Comment les produits dérivés trouvent-ils leur place dans les stratégies de répartition des caisses de retraite au Canada? C’est sur cette question que s’est penché Jason Taylor, CAIA, directeur principal, Dérivés sur revenu fixe, TMX | Bourse de Montréal, à l’occasion du dernier midi-conférence de L’Association canadienne des administrateurs de régimes de retraite (ACARR).

Selon M. Taylor, les produits dérivés devraient entrer en ligne de compte autant dans la gestion du portefeuille (pour rééquilibrer le passif, distribuer l’encaisse ou s’exposer à un actif, par exemples) que dans la gestion de risque (pour soutenir des stratégies de couverture ou d’investissement guidé par le passif, notamment) ou dans la mise en place de stratégies visant à générer de la valeur (dans une vente d’options d’achat couvertes, par exemple).

M. Taylor considère que le recours aux produits dérivés dans l’établissement des stratégies de rééquilibrage des portefeuilles de caisses de retraite offre les avantages suivants :

  • Un bon rapport coût-efficacité
  • Une efficacité opérationnelle
  • Une bonne liquidité

Exemple de stratégie
Pour illustrer ces avantages, M. Taylor a proposé à l’auditoire du midi-conférence l’exemple suivant de stratégie de rééquilibrage du portefeuille d’une caisse de retraite, entre les périodes usuelles de rééquilibrage, pour faire face à la turbulence actuelle des marchés qui affecte particulièrement la partie détenue en actions.

Situation: Une caisse de retraite détient un milliard de dollars d’actifs répartis selon la pondération suivante :

Répartition initiale ($)Répartition initiale (%)
Actions400 000 000 $40%
Revenu fixe400 000 000 $40%
Alternatif150 000 000 $15%
Encaisse50 000 000 $5%

Affectée par une turbulence des marchés, la pondération en actions perd 7,5 % avant la période usuelle de rééquilibrage.

Nous supposons que les rendements des titres à revenu fixe et des actifs alternatifs sont respectivement de 3,75 % et de 10 %, pour conserver la même valeur globale du portefeuille.

La pondération intra-mois devient la suivante :

Répartition intra-mois ($)Répartition intra-mois (%)Écart de la cible
Actions370 000 000 $37,00 %-3,00 %
Revenu fixe415 000 000 $41,50 %1,50 %
Alternatif165 000 000 $16,50 %1,50 %
Encaisse50 000 000 $5,00 %0,00 %
Total 1 000 000 000 $ 100 % 0,00 %


Objectif :
La politique de la caisse demande que la pondération des actifs soit rééquilibrée quand le poids dépasse 2,5 % de leur cible.
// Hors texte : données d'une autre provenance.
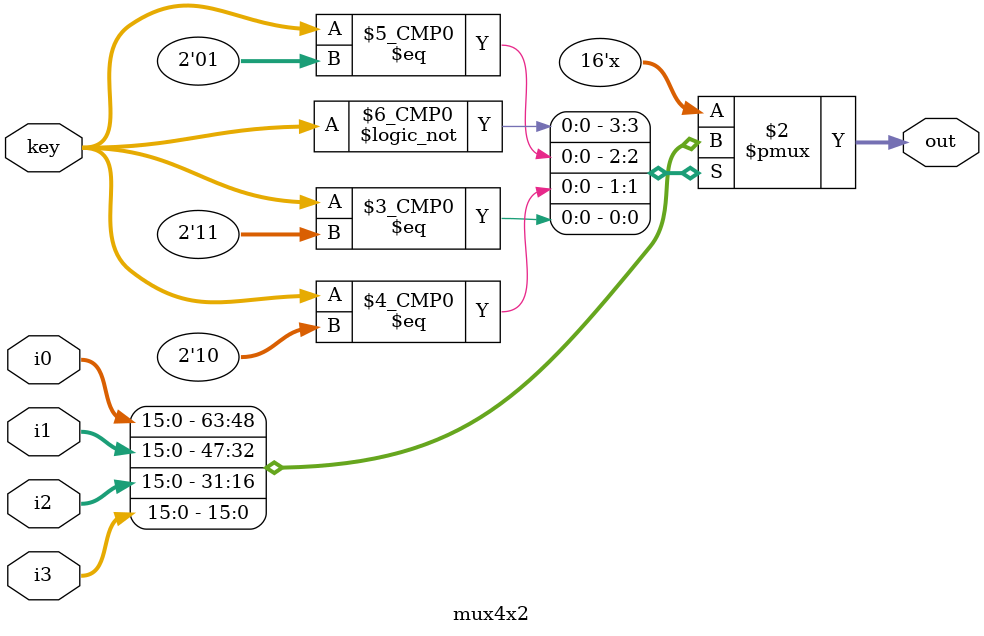
<source format=v>


module mux4x2(i0, i1, i2, i3, key, out);

    input [15:0] i0, i1, i2, i3;
	input [1:0] key;
	output reg [15:0] out;

    always @* begin
        case (key)
            3'b00: out = i0;
            3'b01: out = i1;
            3'b10: out = i2;
            3'b11: out = i3;
        endcase
    end
endmodule
</source>
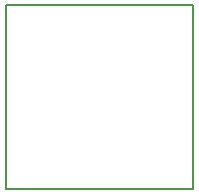
<source format=gbr>
G04 DipTrace 3.1.0.1*
G04 BoardOutline.gbr*
%MOIN*%
G04 #@! TF.FileFunction,Profile*
G04 #@! TF.Part,Single*
%ADD11C,0.005512*%
%FSLAX26Y26*%
G04*
G70*
G90*
G75*
G01*
G04 BoardOutline*
%LPD*%
X393701Y1003937D2*
D11*
X1019685D1*
Y393701D1*
X393701D1*
Y1003937D1*
M02*

</source>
Dans ce cas-ci, la partie en actions doit être ajustée de 30 $M (pour atteindre la cible de 40 %). La répartition demande de répliquer l’indice S&P/TSX 60.

Deux options s’offrent donc au gestionnaire :

  1. Achat de contrats à terme
    Pour atteindre le montant de 30 $M, le gestionnaire doit acheter 221 contrats SXF (on suppose que l’indice vaut 680). Supposons un frais de transaction de 5 $ (incluant l’exécution, la compensation, la réglementation, et la commission) et un écart de 40 $ entre l’offre et la demande par contrat, ce qui équivaut à 9 945 $ pour mettre en place la stratégie, ou 3,32 points de base pour 30 $M. Dans ce cas, la marge initiale pour les contrats à terme est financée par le comptant (ici, on demande une marge initiale de 1,6 $M).
  2. Achat d’actions répliquant l’indice S&P/TSX60 :
    Pour atteindre l’exposition de 30$M avec les composants de l’indice S&P/TSX 60, il faudra acheter 919, 296 actions. On suppose des frais de commission de 0,008 $ l’action, avec un écart entre l’offre et la demande de 1 point de base avec des frais de gardien des valeurs de 5 $ l’action, pour une stratégie dont le coût total est de 16 847 $ ou 5,62 points de base pour 30 $M. Le comptant demandé pour acheter les actions est pris dans l’encaisse de la caisse. Si des actifs doivent être vendus, ou de l’argent doit être financé, le coût total de la stratégie augmentera encore.

Résultat : En utilisant une stratégie avec des contrats à terme, la caisse a économisé 41 %. En plus de l’avantage monétaire, cette stratégie entraîne moins de risque opérationnel, est facile à implanter et demande moins de ressources financières.